Are your electronic medical records safe from healthcare cyber attack?
Researchers at Microsoft are warning that several encrypted databases of medical records are vulnerable to attacks and information loss. With the increased use of cloud computing, data breaches on encrypted databases has increased, so healthcare industry cybersecurity is more important than ever. They identify the threats in multiple ways, but one is individual and aggregate. Individual attacks are designed to gather information about a specific person where aggregate attacks are meant to recover statistical information about the entire database. These can both be very malicious.

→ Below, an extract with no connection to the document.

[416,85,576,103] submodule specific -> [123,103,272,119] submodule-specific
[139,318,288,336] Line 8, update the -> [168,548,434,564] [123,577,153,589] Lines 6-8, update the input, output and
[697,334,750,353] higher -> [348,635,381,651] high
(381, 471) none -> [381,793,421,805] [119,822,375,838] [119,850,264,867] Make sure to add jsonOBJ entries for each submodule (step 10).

It is still common practice to use encryption to protect against cyberattacks, and it is still one of the best defenses, however, using encryption only, is not the best solution for healthcare cyber attack prevention. Encrypted information is unscrambled in a computer’s memory, so if a cyber terrorist is able to access that, it is dangerous. In order to be useful, encryption needs to be continual to prevent progressive decoding to occur.
Heathcare cyber attacks, like the ones most notably against Anthem and UCLA Health System, are on the rise. The healthcare industry has become a target due to their lack of security. It also isn’t just medical records, attacks against the accounting databases, which store significant information, are also at risk. To date, over 90 million patients have been affected by data breaches from such attacks on healthcare industry cybersecurity.
The largest concern with these attacks is the resulting identity theft. Due to privacy laws such as HIPAA, it is extremely difficult to remove misinformation on medical records, including something as simple as a blood type, and this could result in the wrong blood transfusion in an emergency medical information.